From Texas Public Radio:
The Texas Standard, the national daily news show of Texas went on the air 10 years ago on March 2, 2015. The first of its kind, statewide program brought together NPR stations from across Texas and a collaboration that highlights news from a Texas perspective.
And for all 10 of those years, Texas Standard host David Brown has been behind the microphone. He looked back on a decade of coverage with TPR’s Norma Martinez.
Martinez: Well, David, I’d like to maybe take you back to 11 years ago. What was the conversation happening before the Texas Standard came on the air? How was the idea brought up to bring this collaboration together?
Brown: I got to tell you, I can remember it very well. It doesn’t seem like 10 years ago. There were a couple of things happening. One was, well, as you know, as your listeners know, Texas is bigger than most countries, of course, and there was a long standing frustration that that whenever Texas was in the news, national news outlets would typically send in some reporter from New York or Washington to cover what was going on.
And since Texas was making a bigger and bigger mark on the national landscape, more people moving here and all that, it just made sense we should be hearing from journalists who live here and cover this place every day.
We have talked about growth — we have dedicated segments on business. We have beat reporters covering rural Texas. We have reporters covering the environment, Texans with disabilities, the arts.
That’s another thing that’s grown — we’re on virtually all of the public radio stations across Texas now. And early on, we had a handful of stations that were part of our partnership, and Texas Public Radio was one of the founding partners. So we had Houston Public Media, KERA up in North Texas, and of course, our home station, KUT in Austin.
So with that as a kind of basis, we started bringing in other partners, like the Texas Tribune, which is a nonprofit public media outlet, not on radio, but the reporters do first class work. The Texas Newsroom started to evolve out of that.
That’s a partnership of all of these stations bringing us the best in their reporting. And so, in terms of the coverage, I don’t think before Texas Standard existed, we had regular coverage of, say, the Texas State House. And if you’re down in San Antonio, you want to know what’s happening during a legislative session, but you don’t. No station has the resources to have someone there all the time. Now we do.
And so I think that there have been a lot of not just nuanced changes that I think the Standard has brought to the public media landscape. I think that it’s actually been rather pronounced. And we hear from legislators, for example, all the time, people who say, “Yeah, I listen to the Standard every day. It’s just part of my news diet.”
Martinez: Now I want to find out from you what some of your favorite stories that you remember airing on the Texas Standard in the last 10 years that were from San Antonio.
Brown: You know what? I remember … this was actually just a couple of days before we actually went on the air. In fact, this may have been part of our first show, because I know we wanted to make a splash with that first show, don’t you know.

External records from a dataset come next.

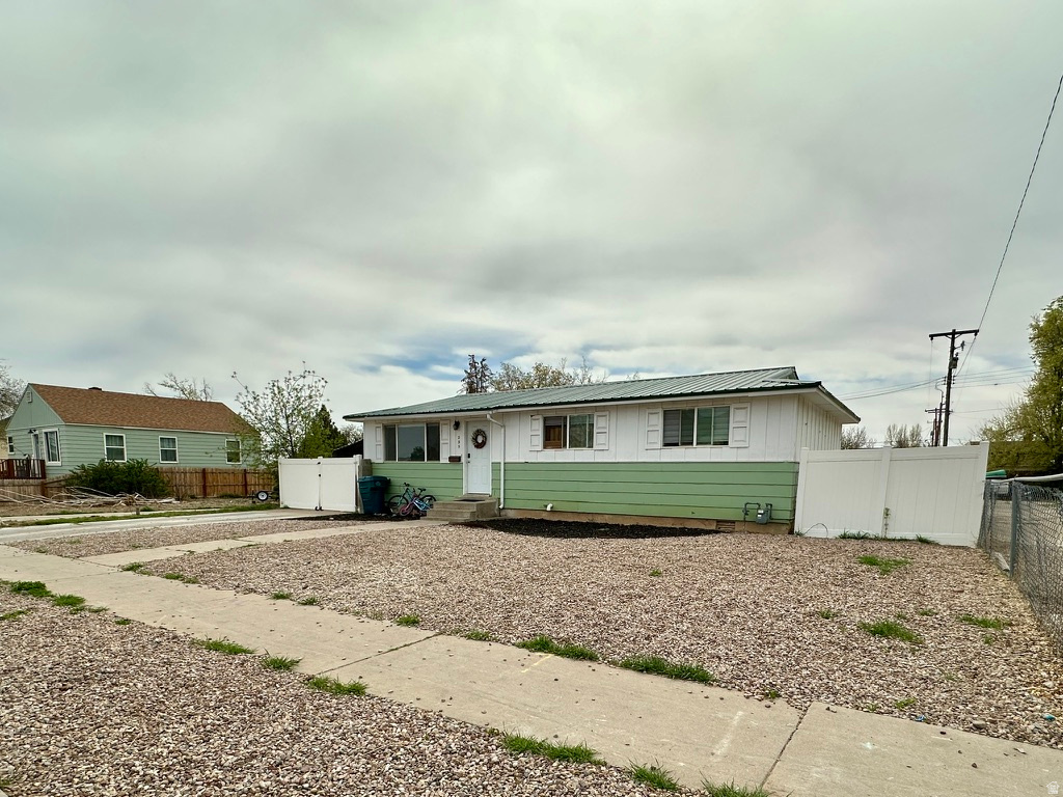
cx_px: 532
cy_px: 398
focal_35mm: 14
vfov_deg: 85.7
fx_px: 430
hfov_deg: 102.1
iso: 50
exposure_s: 1/3509
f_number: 2.2
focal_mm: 2.22
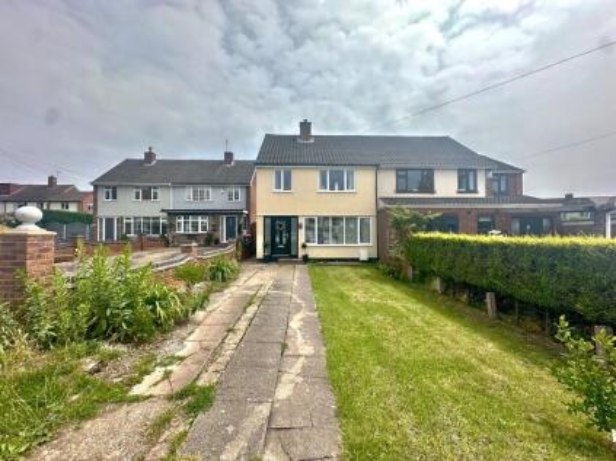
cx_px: 308
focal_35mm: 14
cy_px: 230
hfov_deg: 102.1
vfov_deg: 85.6
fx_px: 249
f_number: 2.2
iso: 50
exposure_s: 1/1595
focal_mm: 2.22
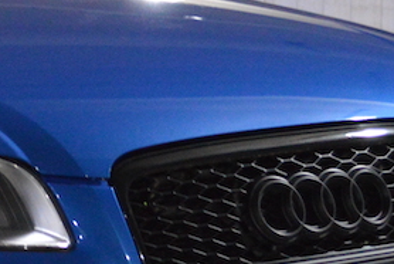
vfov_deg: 7.1
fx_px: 2114
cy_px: 219
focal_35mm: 193
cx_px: -147
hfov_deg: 10.4
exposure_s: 1/15
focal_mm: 28
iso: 2200
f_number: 4.5
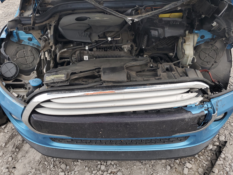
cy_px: 85
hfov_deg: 65.3
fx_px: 182
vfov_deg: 51.4
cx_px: 118
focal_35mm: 27
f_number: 1.5
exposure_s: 1/400
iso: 50
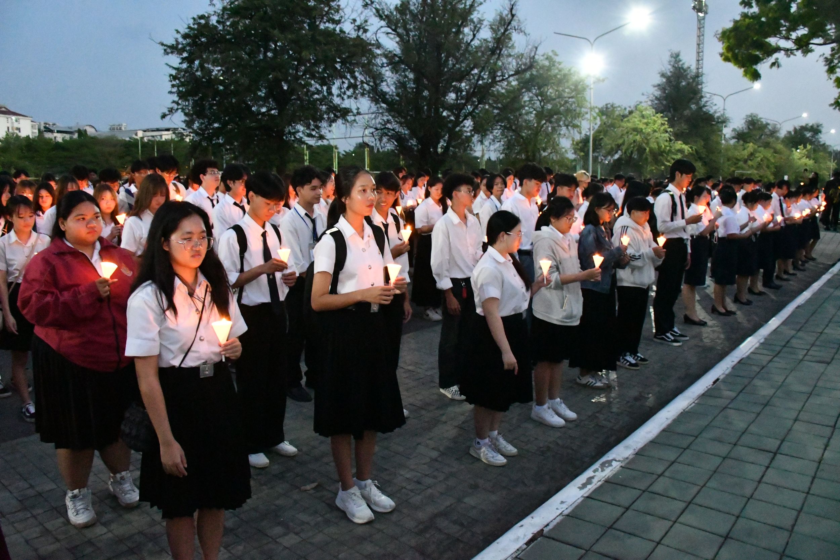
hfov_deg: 67.4
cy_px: 280
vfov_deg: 47.9
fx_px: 630
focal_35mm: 27
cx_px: 420
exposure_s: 1/125
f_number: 6.3
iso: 16000
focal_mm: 18
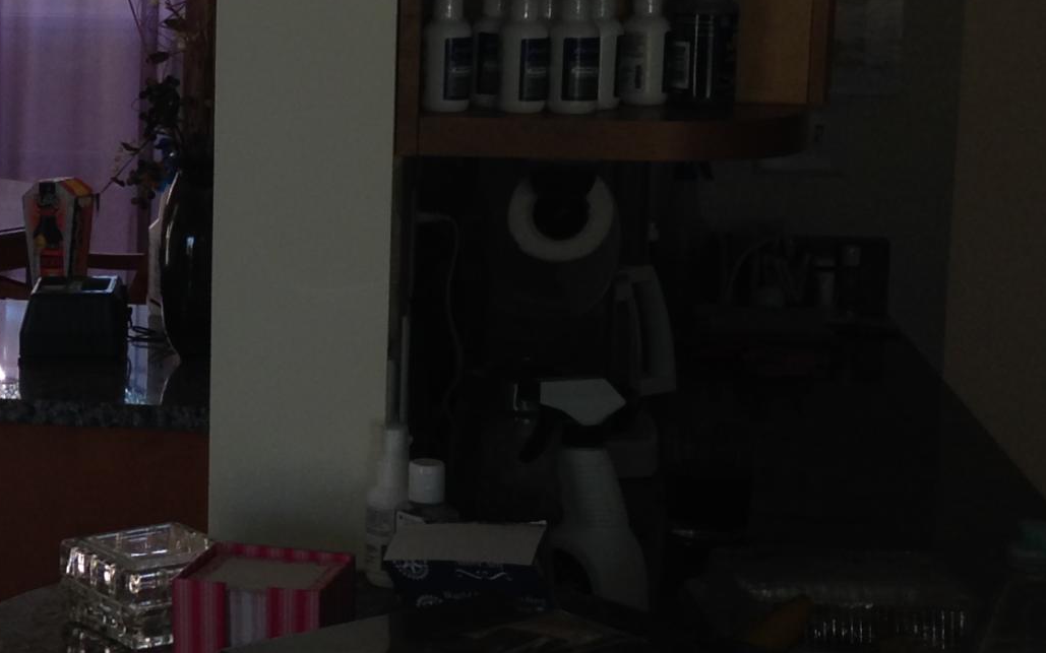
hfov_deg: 19.4
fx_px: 2908
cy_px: 220
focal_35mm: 102
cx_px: -166
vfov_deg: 12.8
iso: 50
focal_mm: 4.12
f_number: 2.4
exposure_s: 1/40
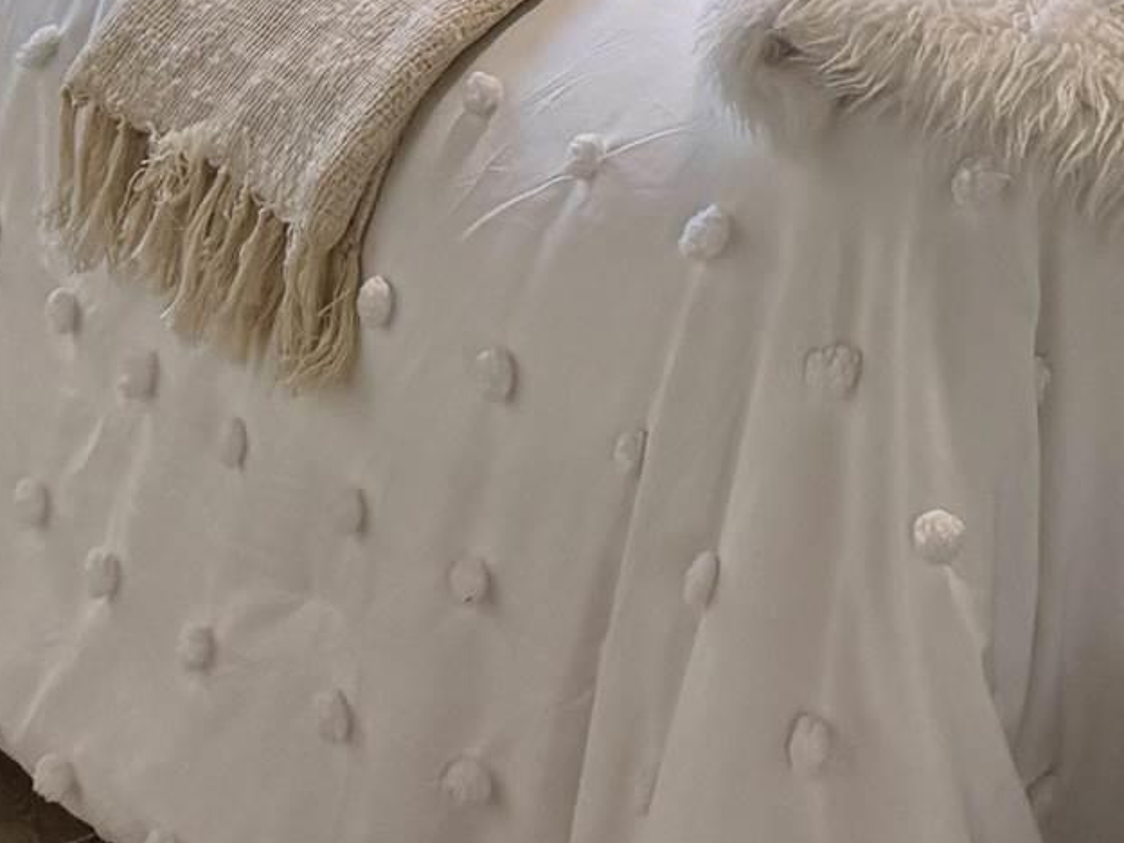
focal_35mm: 118
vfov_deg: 10.8
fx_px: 3832
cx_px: 1930
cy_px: -1136
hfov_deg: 14.9
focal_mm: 6.76
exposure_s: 1/111
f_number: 1.78
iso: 125
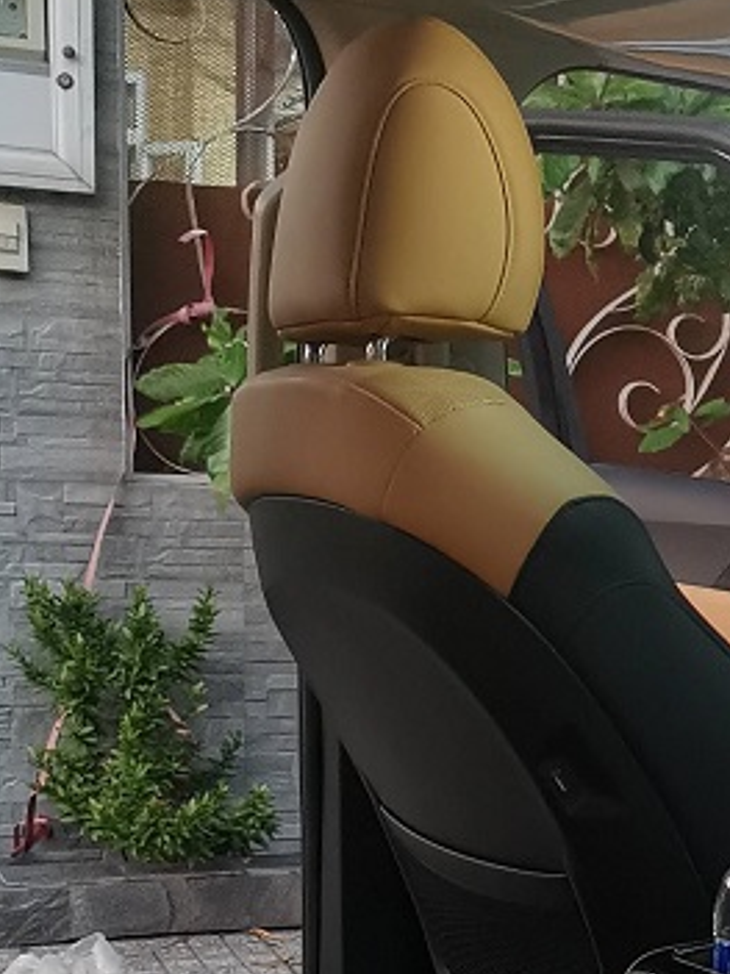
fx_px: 2307
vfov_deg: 23.5
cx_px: 1044
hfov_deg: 16.6
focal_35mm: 82
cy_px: 777
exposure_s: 1/33.3
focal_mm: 5.58
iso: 500
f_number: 1.8
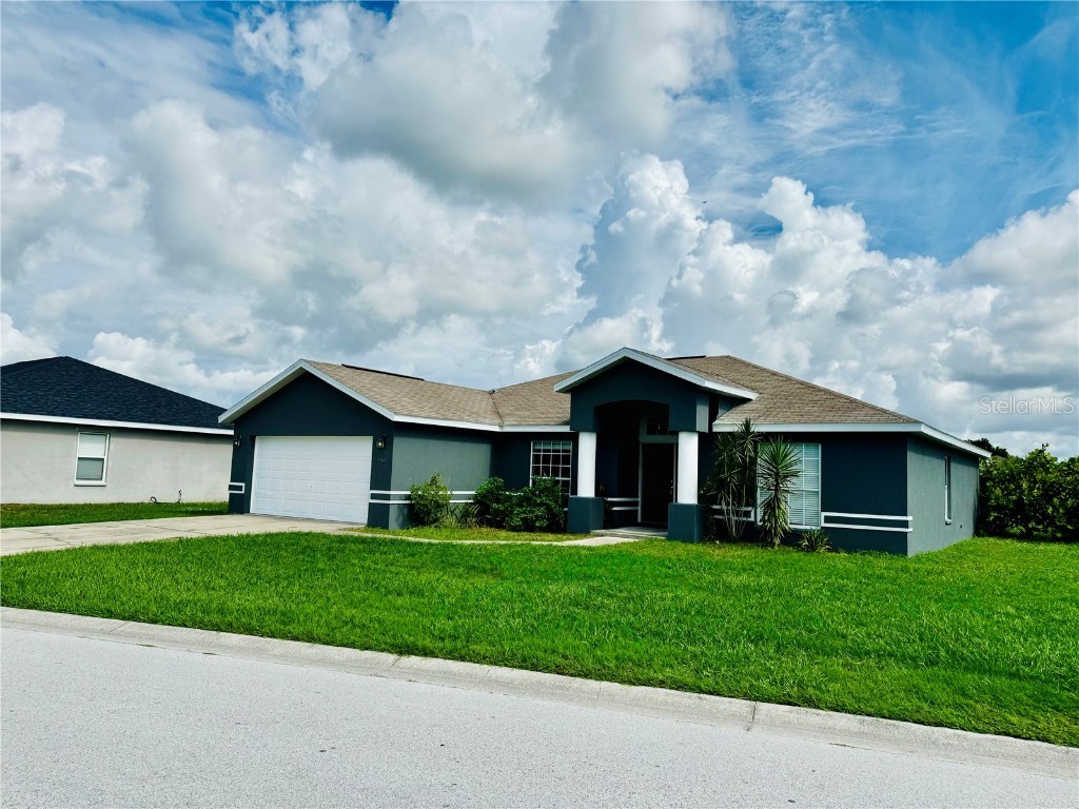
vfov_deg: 56.8
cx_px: 540
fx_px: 748
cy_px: 404
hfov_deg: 71.6
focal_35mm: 24
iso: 80
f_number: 1.78
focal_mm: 6.76
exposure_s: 1/10417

I went down with Casey Cheek, our technical director, and some producers. We went down to the Alamo because we heard that Phil Collins, the musician, was going to be down there. I had no idea about this, but apparently he has, since he was a little kid, been an Alamo fan. I think he saw something on television about it and just fell into the rabbit hole. And all his life, had been collecting artifacts related to the history of Texas and the Alamo in particular.
So I caught up with him and he had this to say:
“For me, the collecting, you know, it’s not to amass something that is worth a lot of money, you know, I don’t intend to sell it on. I never did do, but it’s been great fun collecting it, and I will continue to collect, to add to it. But having it here, I mean, just doing this interview, in this sacristan. I mean, this is big deal for me. I grew up loving this place since I was five years old.”
Yeah, it was really cool. He was donating his collection of artifacts to the State of Texas on that day. And so it was really cool to be connected with not just Phil Collins, but that sort of historic donation.
And then there was another story that I know that our own Michael Marks collaborated with Texas Public Radio’s Joey Palacios. This was a story that actually won a national Edward R Murrow Award. Let’s hear a bit of that:
Palacios: San Antonio’s years long quest for an MLS team did not have a happy ending. NELSON WOLFF: I wouldn’t have a damn thing to do with MLS.
Palacios: That’s Judge Wolff again from an interview last week. The city and Bexar County both spent significant time and money to bring a team to town, but there’s no MLS team in San Antonio.
Marks: Instead, there’s one 80 miles up the road where pro soccer was never part of the public docket.
So Austin may have gotten the MLS team, but I think we both won with that major recognition in the national Murrow award. That’s just another way, I think, this partnership benefits everyone, not just folks in one particular area, but folks all over the state get to enjoy award winning reporting.